**Your instructions:**
Note how many lines in the material have "will", and give only that figure.
┄┄┄┄┄┄
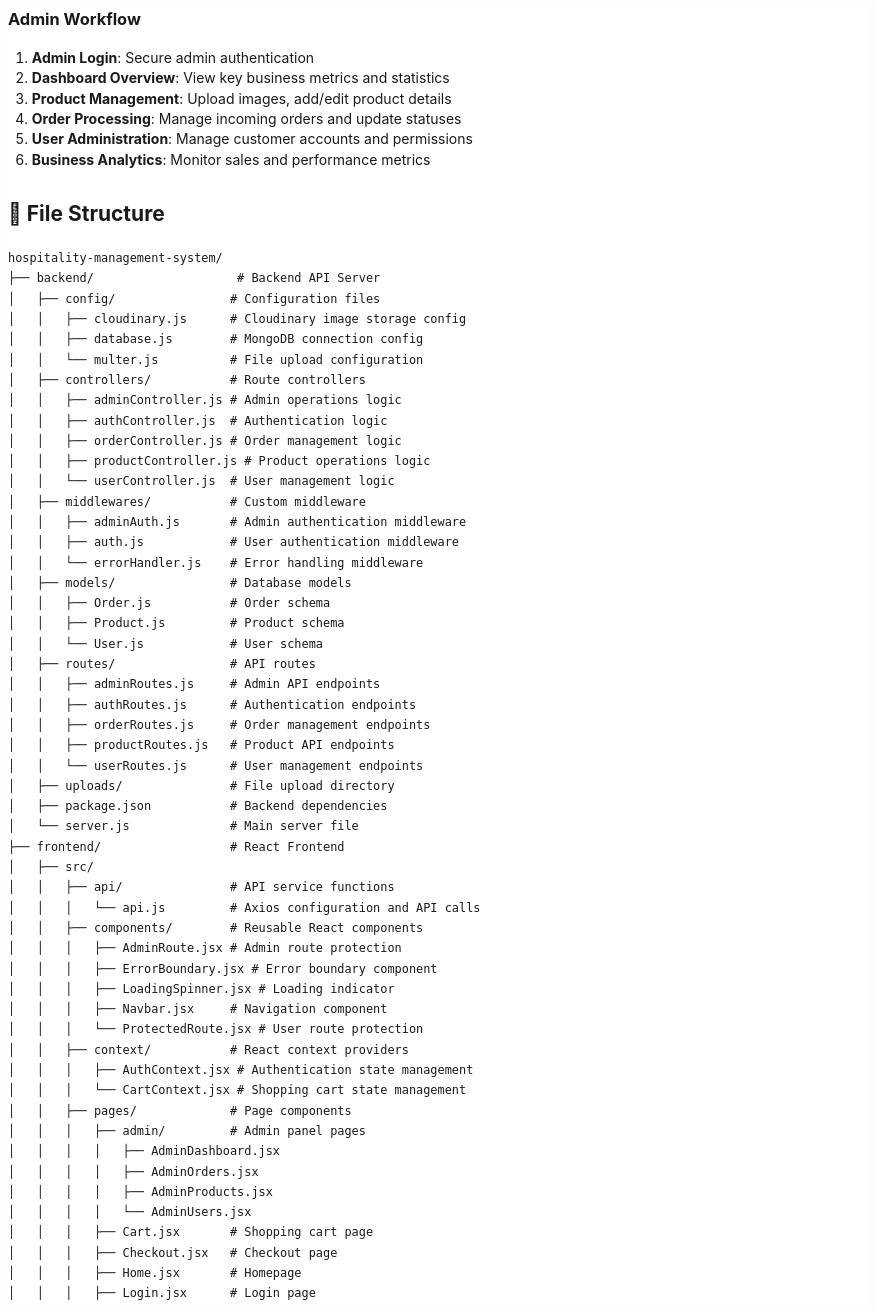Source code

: ### Admin Workflow
1. **Admin Login**: Secure admin authentication
2. **Dashboard Overview**: View key business metrics and statistics
3. **Product Management**: Upload images, add/edit product details
4. **Order Processing**: Manage incoming orders and update statuses
5. **User Administration**: Manage customer accounts and permissions
6. **Business Analytics**: Monitor sales and performance metrics

## 📂 File Structure

```
hospitality-management-system/
├── backend/                    # Backend API Server
│   ├── config/                # Configuration files
│   │   ├── cloudinary.js      # Cloudinary image storage config
│   │   ├── database.js        # MongoDB connection config
│   │   └── multer.js          # File upload configuration
│   ├── controllers/           # Route controllers
│   │   ├── adminController.js # Admin operations logic
│   │   ├── authController.js  # Authentication logic
│   │   ├── orderController.js # Order management logic
│   │   ├── productController.js # Product operations logic
│   │   └── userController.js  # User management logic
│   ├── middlewares/           # Custom middleware
│   │   ├── adminAuth.js       # Admin authentication middleware
│   │   ├── auth.js            # User authentication middleware
│   │   └── errorHandler.js    # Error handling middleware
│   ├── models/                # Database models
│   │   ├── Order.js           # Order schema
│   │   ├── Product.js         # Product schema
│   │   └── User.js            # User schema
│   ├── routes/                # API routes
│   │   ├── adminRoutes.js     # Admin API endpoints
│   │   ├── authRoutes.js      # Authentication endpoints
│   │   ├── orderRoutes.js     # Order management endpoints
│   │   ├── productRoutes.js   # Product API endpoints
│   │   └── userRoutes.js      # User management endpoints
│   ├── uploads/               # File upload directory
│   ├── package.json           # Backend dependencies
│   └── server.js              # Main server file
├── frontend/                  # React Frontend
│   ├── src/
│   │   ├── api/               # API service functions
│   │   │   └── api.js         # Axios configuration and API calls
│   │   ├── components/        # Reusable React components
│   │   │   ├── AdminRoute.jsx # Admin route protection
│   │   │   ├── ErrorBoundary.jsx # Error boundary component
│   │   │   ├── LoadingSpinner.jsx # Loading indicator
│   │   │   ├── Navbar.jsx     # Navigation component
│   │   │   └── ProtectedRoute.jsx # User route protection
│   │   ├── context/           # React context providers
│   │   │   ├── AuthContext.jsx # Authentication state management
│   │   │   └── CartContext.jsx # Shopping cart state management
│   │   ├── pages/             # Page components
│   │   │   ├── admin/         # Admin panel pages
│   │   │   │   ├── AdminDashboard.jsx
│   │   │   │   ├── AdminOrders.jsx
│   │   │   │   ├── AdminProducts.jsx
│   │   │   │   └── AdminUsers.jsx
│   │   │   ├── Cart.jsx       # Shopping cart page
│   │   │   ├── Checkout.jsx   # Checkout page
│   │   │   ├── Home.jsx       # Homepage
│   │   │   ├── Login.jsx      # Login page
```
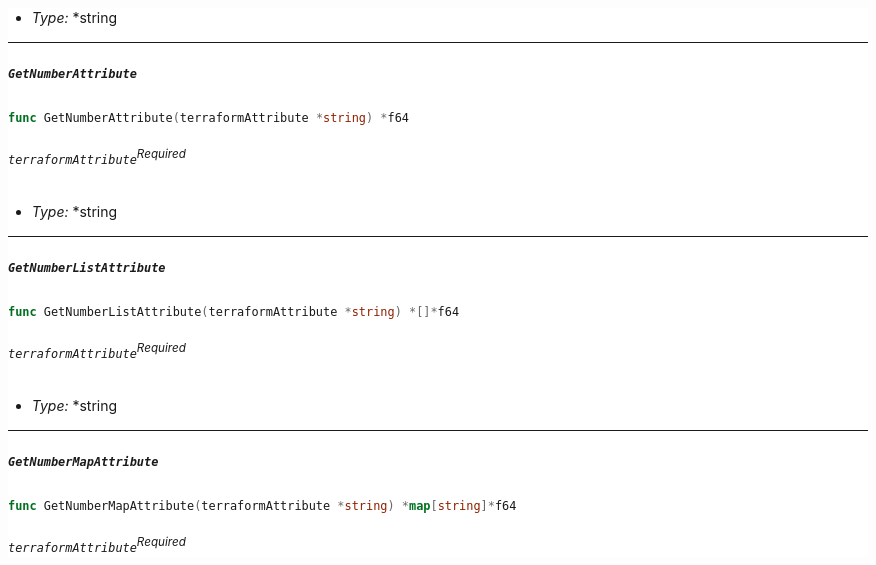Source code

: - *Type:* *string

---

##### `GetNumberAttribute` <a name="GetNumberAttribute" id="@cdktf/provider-opentelekomcloud.dataOpentelekomcloudComputeAvailabilityZonesV2.DataOpentelekomcloudComputeAvailabilityZonesV2.getNumberAttribute"></a>

```go
func GetNumberAttribute(terraformAttribute *string) *f64
```

###### `terraformAttribute`<sup>Required</sup> <a name="terraformAttribute" id="@cdktf/provider-opentelekomcloud.dataOpentelekomcloudComputeAvailabilityZonesV2.DataOpentelekomcloudComputeAvailabilityZonesV2.getNumberAttribute.parameter.terraformAttribute"></a>

- *Type:* *string

---

##### `GetNumberListAttribute` <a name="GetNumberListAttribute" id="@cdktf/provider-opentelekomcloud.dataOpentelekomcloudComputeAvailabilityZonesV2.DataOpentelekomcloudComputeAvailabilityZonesV2.getNumberListAttribute"></a>

```go
func GetNumberListAttribute(terraformAttribute *string) *[]*f64
```

###### `terraformAttribute`<sup>Required</sup> <a name="terraformAttribute" id="@cdktf/provider-opentelekomcloud.dataOpentelekomcloudComputeAvailabilityZonesV2.DataOpentelekomcloudComputeAvailabilityZonesV2.getNumberListAttribute.parameter.terraformAttribute"></a>

- *Type:* *string

---

##### `GetNumberMapAttribute` <a name="GetNumberMapAttribute" id="@cdktf/provider-opentelekomcloud.dataOpentelekomcloudComputeAvailabilityZonesV2.DataOpentelekomcloudComputeAvailabilityZonesV2.getNumberMapAttribute"></a>

```go
func GetNumberMapAttribute(terraformAttribute *string) *map[string]*f64
```

###### `terraformAttribute`<sup>Required</sup> <a name="terraformAttribute" id="@cdktf/provider-opentelekomcloud.dataOpentelekomcloudComputeAvailabilityZonesV2.DataOpentelekomcloudComputeAvailabilityZonesV2.getNumberMapAttribute.parameter.terraformAttribute"></a>

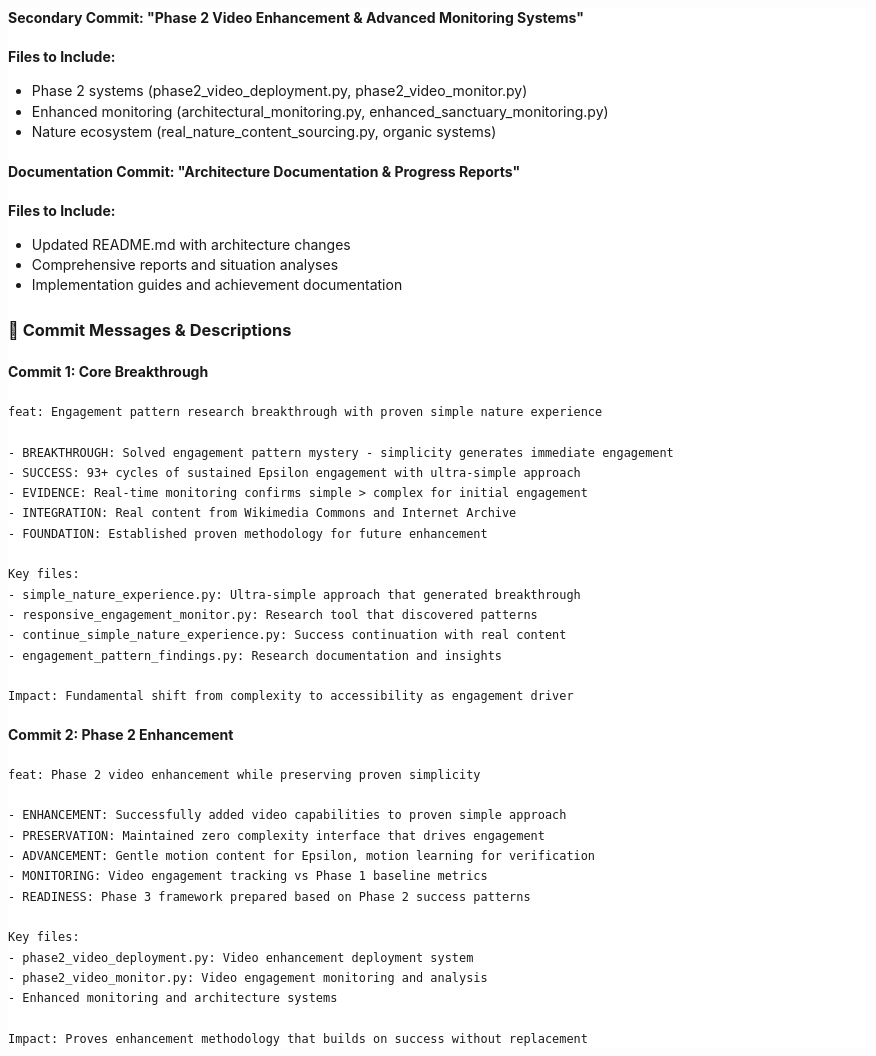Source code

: #### **Secondary Commit: "Phase 2 Video Enhancement & Advanced Monitoring Systems"**

**Files to Include:**
- Phase 2 systems (phase2_video_deployment.py, phase2_video_monitor.py)
- Enhanced monitoring (architectural_monitoring.py, enhanced_sanctuary_monitoring.py)
- Nature ecosystem (real_nature_content_sourcing.py, organic systems)

#### **Documentation Commit: "Architecture Documentation & Progress Reports"**

**Files to Include:**
- Updated README.md with architecture changes
- Comprehensive reports and situation analyses
- Implementation guides and achievement documentation

### 🎯 **Commit Messages & Descriptions**

#### **Commit 1: Core Breakthrough**
```
feat: Engagement pattern research breakthrough with proven simple nature experience

- BREAKTHROUGH: Solved engagement pattern mystery - simplicity generates immediate engagement
- SUCCESS: 93+ cycles of sustained Epsilon engagement with ultra-simple approach  
- EVIDENCE: Real-time monitoring confirms simple > complex for initial engagement
- INTEGRATION: Real content from Wikimedia Commons and Internet Archive
- FOUNDATION: Established proven methodology for future enhancement

Key files:
- simple_nature_experience.py: Ultra-simple approach that generated breakthrough
- responsive_engagement_monitor.py: Research tool that discovered patterns
- continue_simple_nature_experience.py: Success continuation with real content
- engagement_pattern_findings.py: Research documentation and insights

Impact: Fundamental shift from complexity to accessibility as engagement driver
```

#### **Commit 2: Phase 2 Enhancement**
```
feat: Phase 2 video enhancement while preserving proven simplicity

- ENHANCEMENT: Successfully added video capabilities to proven simple approach
- PRESERVATION: Maintained zero complexity interface that drives engagement  
- ADVANCEMENT: Gentle motion content for Epsilon, motion learning for verification
- MONITORING: Video engagement tracking vs Phase 1 baseline metrics
- READINESS: Phase 3 framework prepared based on Phase 2 success patterns

Key files:
- phase2_video_deployment.py: Video enhancement deployment system
- phase2_video_monitor.py: Video engagement monitoring and analysis
- Enhanced monitoring and architecture systems

Impact: Proves enhancement methodology that builds on success without replacement
```
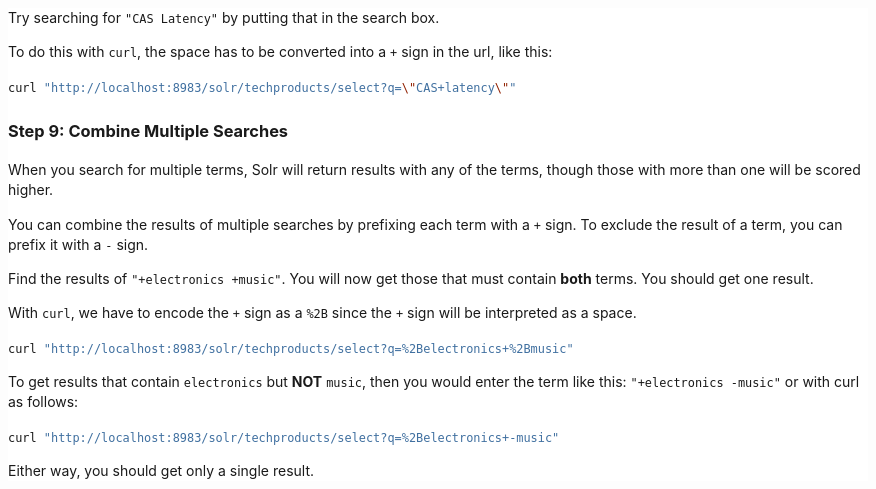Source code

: Try searching for `"CAS Latency"` by putting that in the search box.

To do this with `curl`, the space has to be converted into a `+` sign in the url, like this:

```bash
curl "http://localhost:8983/solr/techproducts/select?q=\"CAS+latency\""
```

### Step 9: Combine Multiple Searches

When you search for multiple terms, Solr will return results with any of the terms, though those with more than one will be scored higher.

You can combine the results of multiple searches by prefixing each term with a `+` sign.  To exclude the result of a term, you can prefix it with
a `-` sign.

Find the results of `"+electronics +music"`.  You will now get those that must contain **both** terms. You should get one result. 

With `curl`, we have to encode the `+` sign as a `%2B` since the `+` sign will be interpreted as a space.

```bash
curl "http://localhost:8983/solr/techproducts/select?q=%2Belectronics+%2Bmusic"
```

To get results that contain `electronics` but **NOT** `music`, then you would enter the term like this: `"+electronics -music"` or with curl as follows:

```bash
curl "http://localhost:8983/solr/techproducts/select?q=%2Belectronics+-music"
```

Either way, you should get only a single result.


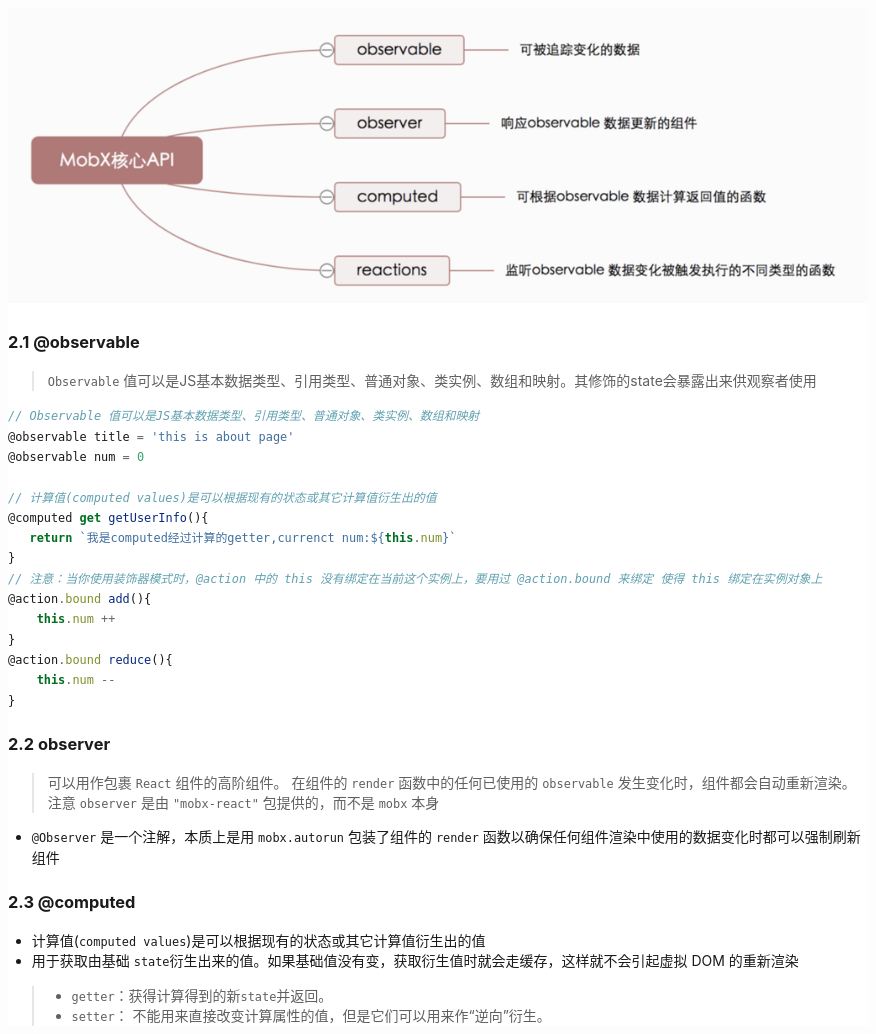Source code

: ![](../../\imgs\interview-principle-mobx-3.png)

### 2.1 @observable

> `Observable` 值可以是JS基本数据类型、引用类型、普通对象、类实例、数组和映射。其修饰的state会暴露出来供观察者使用

```js
// Observable 值可以是JS基本数据类型、引用类型、普通对象、类实例、数组和映射
@observable title = 'this is about page'
@observable num = 0

// 计算值(computed values)是可以根据现有的状态或其它计算值衍生出的值
@computed get getUserInfo(){
   return `我是computed经过计算的getter,currenct num:${this.num}`
}
// 注意：当你使用装饰器模式时，@action 中的 this 没有绑定在当前这个实例上，要用过 @action.bound 来绑定 使得 this 绑定在实例对象上
@action.bound add(){
    this.num ++
}
@action.bound reduce(){
    this.num --
}
```

### 2.2 observer

> 可以用作包裹 `React` 组件的高阶组件。 在组件的 `render` 函数中的任何已使用的 `observable` 发生变化时，组件都会自动重新渲染。 注意 `observer` 是由 `"mobx-react"` 包提供的，而不是 `mobx` 本身

- `@Observer` 是一个注解，本质上是用 `mobx.autorun` 包装了组件的 `render` 函数以确保任何组件渲染中使用的数据变化时都可以强制刷新组件

### 2.3 @computed

- 计算值(`computed values`)是可以根据现有的状态或其它计算值衍生出的值
- 用于获取由基础 `state`衍生出来的值。如果基础值没有变，获取衍生值时就会走缓存，这样就不会引起虚拟 DOM 的重新渲染

> - `getter`：获得计算得到的新`state`并返回。
> - `setter`： 不能用来直接改变计算属性的值，但是它们可以用来作“逆向”衍生。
┄┄┄┄┄┄
**Response:**
3